_Work required_. With pictures omitted, restate the data word for word.

_Source data_.

BEGIN

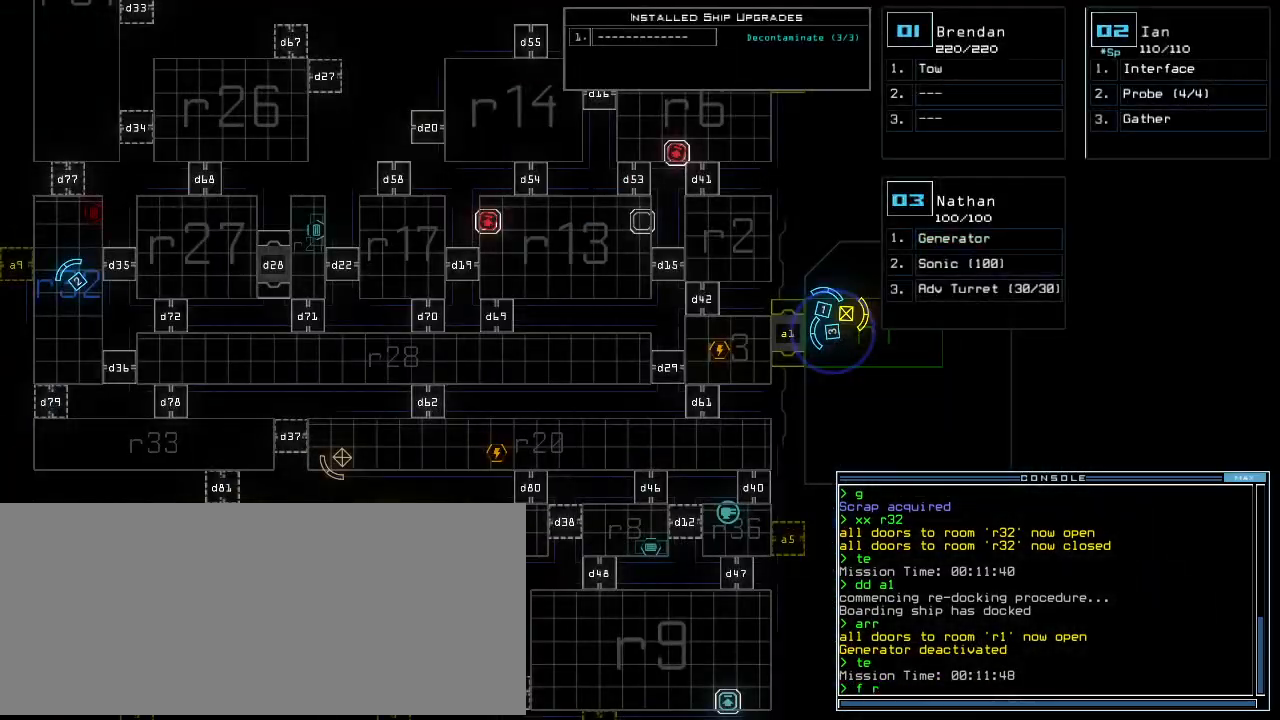
{"keys": ["space"], "events": [[167, "2", "down"], [229, "2", "up"], [333, "8", "down"], [396, "8", "up"], [438, "space", "down"]]}
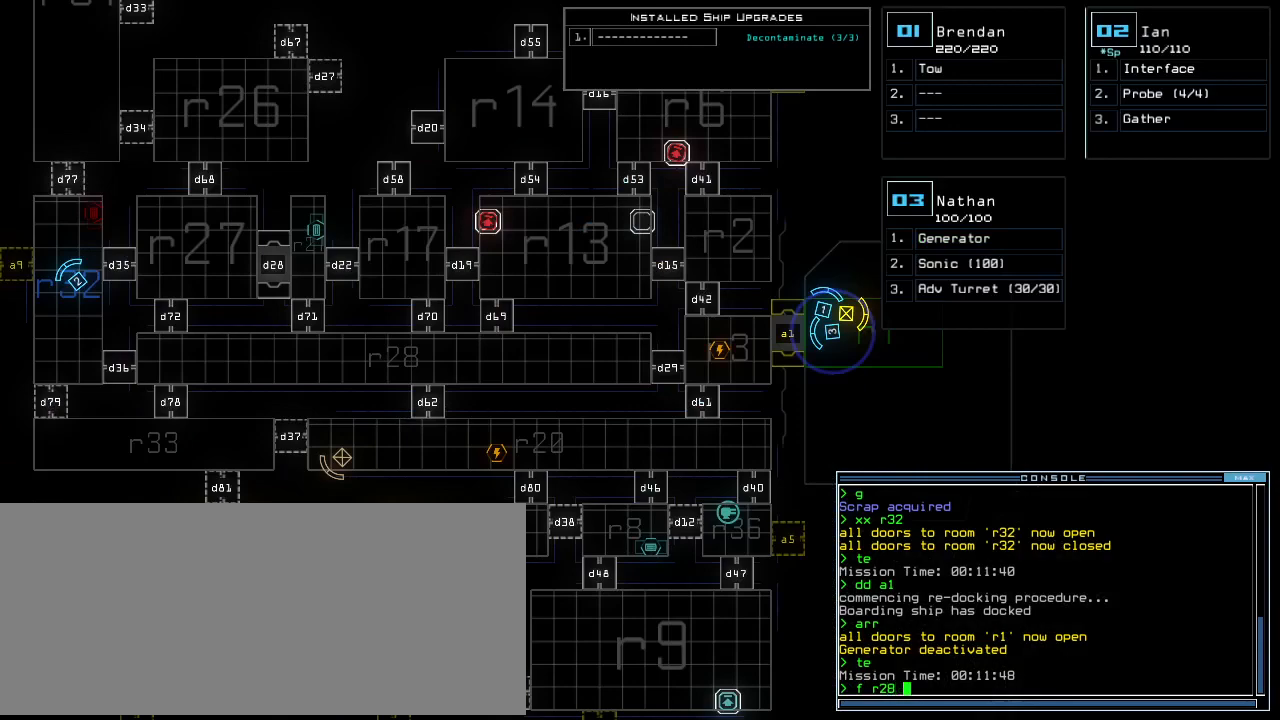
{"keys": [], "events": [[21, "space", "up"], [167, "r", "down"], [250, "r", "up"], [333, "1", "down"], [396, "1", "up"]]}
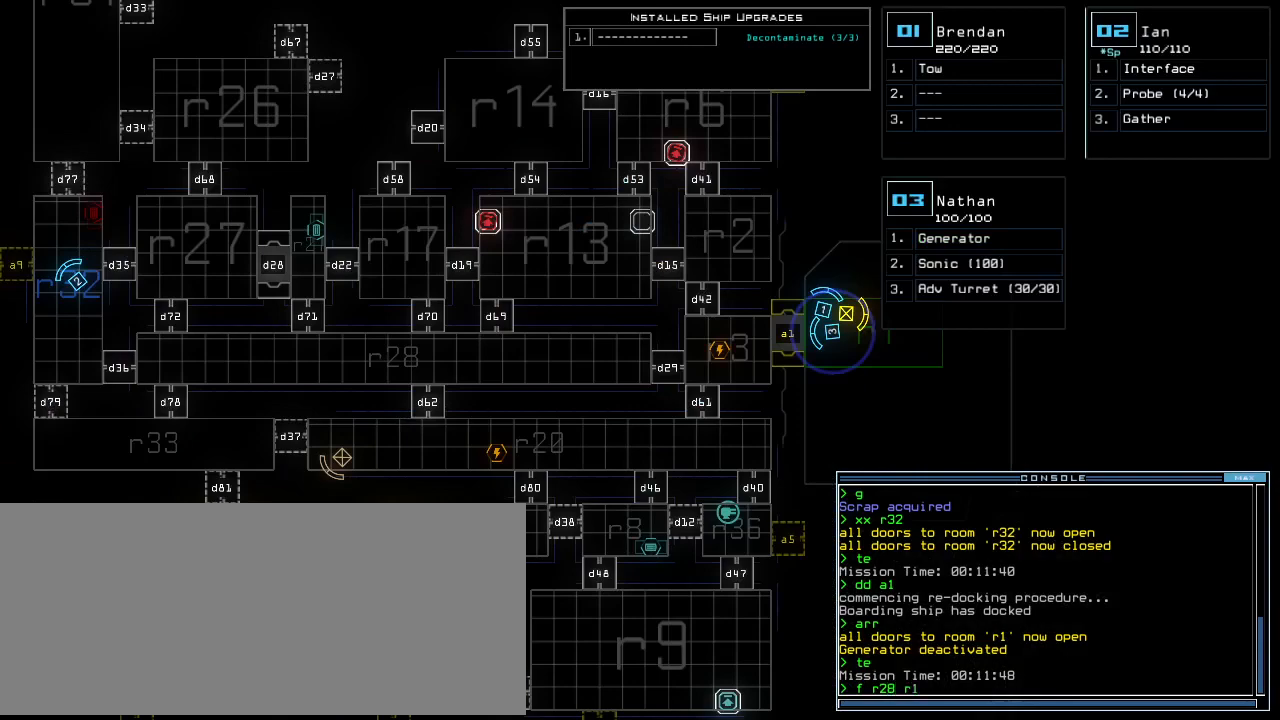
{"keys": [], "events": [[21, "3", "down"], [83, "return", "down"], [146, "3", "up"], [167, "return", "up"]]}
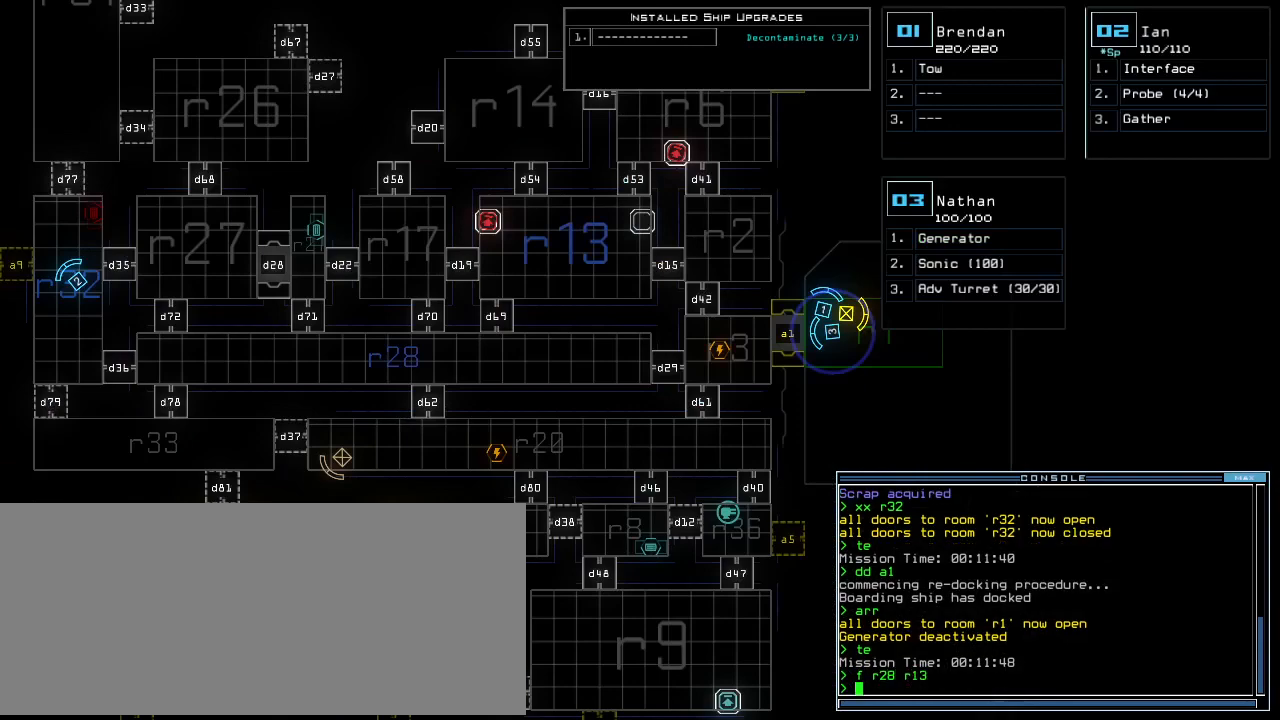
{"keys": [], "events": []}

END

_Result for this exercise_.
{"keys": ["space"], "events": [[167, "2", "down"], [229, "2", "up"], [333, "8", "down"], [396, "8", "up"], [438, "space", "down"]]}
{"keys": [], "events": [[21, "space", "up"], [167, "r", "down"], [250, "r", "up"], [333, "1", "down"], [396, "1", "up"]]}
{"keys": [], "events": [[21, "3", "down"], [83, "return", "down"], [146, "3", "up"], [167, "return", "up"]]}
{"keys": [], "events": []}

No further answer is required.